(Assigned task): Your job is to write out each record exactly, leaving none out.

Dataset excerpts
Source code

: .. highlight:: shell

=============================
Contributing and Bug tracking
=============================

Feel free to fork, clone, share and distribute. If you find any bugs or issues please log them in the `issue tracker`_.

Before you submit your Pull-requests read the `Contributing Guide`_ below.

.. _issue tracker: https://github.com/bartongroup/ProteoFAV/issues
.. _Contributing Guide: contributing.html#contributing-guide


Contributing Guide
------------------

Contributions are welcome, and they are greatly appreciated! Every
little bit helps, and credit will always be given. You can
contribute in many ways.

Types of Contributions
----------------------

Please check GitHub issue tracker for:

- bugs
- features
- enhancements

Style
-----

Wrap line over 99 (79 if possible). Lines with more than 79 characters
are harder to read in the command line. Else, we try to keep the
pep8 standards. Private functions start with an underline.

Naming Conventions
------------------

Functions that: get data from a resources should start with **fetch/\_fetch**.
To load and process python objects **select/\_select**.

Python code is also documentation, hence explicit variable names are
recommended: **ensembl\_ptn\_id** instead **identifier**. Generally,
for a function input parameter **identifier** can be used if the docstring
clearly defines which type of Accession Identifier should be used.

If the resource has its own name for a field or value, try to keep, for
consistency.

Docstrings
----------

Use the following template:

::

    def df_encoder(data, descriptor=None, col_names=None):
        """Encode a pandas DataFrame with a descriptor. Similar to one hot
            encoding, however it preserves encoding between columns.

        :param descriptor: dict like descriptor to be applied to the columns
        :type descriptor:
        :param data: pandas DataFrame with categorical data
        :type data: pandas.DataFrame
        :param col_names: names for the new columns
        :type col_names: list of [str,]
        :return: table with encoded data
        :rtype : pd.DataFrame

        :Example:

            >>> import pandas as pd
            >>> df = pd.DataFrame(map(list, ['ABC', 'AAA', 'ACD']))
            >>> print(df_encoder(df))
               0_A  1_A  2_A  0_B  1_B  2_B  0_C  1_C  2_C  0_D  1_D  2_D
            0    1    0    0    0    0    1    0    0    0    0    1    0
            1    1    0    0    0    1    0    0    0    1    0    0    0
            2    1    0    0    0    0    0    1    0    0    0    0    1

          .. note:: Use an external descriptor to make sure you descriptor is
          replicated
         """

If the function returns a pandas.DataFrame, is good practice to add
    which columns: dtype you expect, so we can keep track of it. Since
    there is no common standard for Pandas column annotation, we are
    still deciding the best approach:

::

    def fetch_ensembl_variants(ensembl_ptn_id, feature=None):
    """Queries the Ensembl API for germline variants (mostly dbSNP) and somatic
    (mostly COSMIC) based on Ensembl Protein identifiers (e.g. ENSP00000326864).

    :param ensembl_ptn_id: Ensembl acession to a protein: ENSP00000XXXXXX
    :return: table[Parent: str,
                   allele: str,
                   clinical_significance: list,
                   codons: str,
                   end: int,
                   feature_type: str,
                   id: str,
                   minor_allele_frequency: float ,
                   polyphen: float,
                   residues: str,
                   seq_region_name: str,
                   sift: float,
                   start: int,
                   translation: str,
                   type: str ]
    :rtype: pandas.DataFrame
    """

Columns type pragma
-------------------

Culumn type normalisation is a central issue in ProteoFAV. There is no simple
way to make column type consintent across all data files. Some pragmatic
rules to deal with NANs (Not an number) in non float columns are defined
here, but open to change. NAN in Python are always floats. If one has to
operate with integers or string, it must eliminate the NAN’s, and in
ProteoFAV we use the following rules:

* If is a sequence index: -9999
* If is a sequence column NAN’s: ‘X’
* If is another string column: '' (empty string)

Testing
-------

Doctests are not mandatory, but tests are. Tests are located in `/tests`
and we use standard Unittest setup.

(Solution):
Source code

: .. highlight:: shell

=============================
Contributing and Bug tracking
=============================

Feel free to fork, clone, share and distribute. If you find any bugs or issues please log them in the `issue tracker`_.

Before you submit your Pull-requests read the `Contributing Guide`_ below.

.. _issue tracker: https://github.com/bartongroup/ProteoFAV/issues
.. _Contributing Guide: contributing.html#contributing-guide


Contributing Guide
------------------

Contributions are welcome, and they are greatly appreciated! Every
little bit helps, and credit will always be given. You can
contribute in many ways.

Types of Contributions
----------------------

Please check GitHub issue tracker for:

- bugs
- features
- enhancements

Style
-----

Wrap line over 99 (79 if possible). Lines with more than 79 characters
are harder to read in the command line. Else, we try to keep the
pep8 standards. Private functions start with an underline.

Naming Conventions
------------------

Functions that: get data from a resources should start with **fetch/\_fetch**.
To load and process python objects **select/\_select**.

Python code is also documentation, hence explicit variable names are
recommended: **ensembl\_ptn\_id** instead **identifier**. Generally,
for a function input parameter **identifier** can be used if the docstring
clearly defines which type of Accession Identifier should be used.

If the resource has its own name for a field or value, try to keep, for
consistency.

Docstrings
----------

Use the following template:

::

    def df_encoder(data, descriptor=None, col_names=None):
        """Encode a pandas DataFrame with a descriptor. Similar to one hot
            encoding, however it preserves encoding between columns.

        :param descriptor: dict like descriptor to be applied to the columns
        :type descriptor:
        :param data: pandas DataFrame with categorical data
        :type data: pandas.DataFrame
        :param col_names: names for the new columns
        :type col_names: list of [str,]
        :return: table with encoded data
        :rtype : pd.DataFrame

        :Example:

            >>> import pandas as pd
            >>> df = pd.DataFrame(map(list, ['ABC', 'AAA', 'ACD']))
            >>> print(df_encoder(df))
               0_A  1_A  2_A  0_B  1_B  2_B  0_C  1_C  2_C  0_D  1_D  2_D
            0    1    0    0    0    0    1    0    0    0    0    1    0
            1    1    0    0    0    1    0    0    0    1    0    0    0
            2    1    0    0    0    0    0    1    0    0    0    0    1

          .. note:: Use an external descriptor to make sure you descriptor is
          replicated
         """

If the function returns a pandas.DataFrame, is good practice to add
    which columns: dtype you expect, so we can keep track of it. Since
    there is no common standard for Pandas column annotation, we are
    still deciding the best approach:

::

    def fetch_ensembl_variants(ensembl_ptn_id, feature=None):
    """Queries the Ensembl API for germline variants (mostly dbSNP) and somatic
    (mostly COSMIC) based on Ensembl Protein identifiers (e.g. ENSP00000326864).

    :param ensembl_ptn_id: Ensembl acession to a protein: ENSP00000XXXXXX
    :return: table[Parent: str,
                   allele: str,
                   clinical_significance: list,
                   codons: str,
                   end: int,
                   feature_type: str,
                   id: str,
                   minor_allele_frequency: float ,
                   polyphen: float,
                   residues: str,
                   seq_region_name: str,
                   sift: float,
                   start: int,
                   translation: str,
                   type: str ]
    :rtype: pandas.DataFrame
    """

Columns type pragma
-------------------

Culumn type normalisation is a central issue in ProteoFAV. There is no simple
way to make column type consintent across all data files. Some pragmatic
rules to deal with NANs (Not an number) in non float columns are defined
here, but open to change. NAN in Python are always floats. If one has to
operate with integers or string, it must eliminate the NAN’s, and in
ProteoFAV we use the following rules:

* If is a sequence index: -9999
* If is a sequence column NAN’s: ‘X’
* If is another string column: '' (empty string)

Testing
-------

Doctests are not mandatory, but tests are. Tests are located in `/tests`
and we use standard Unittest setup.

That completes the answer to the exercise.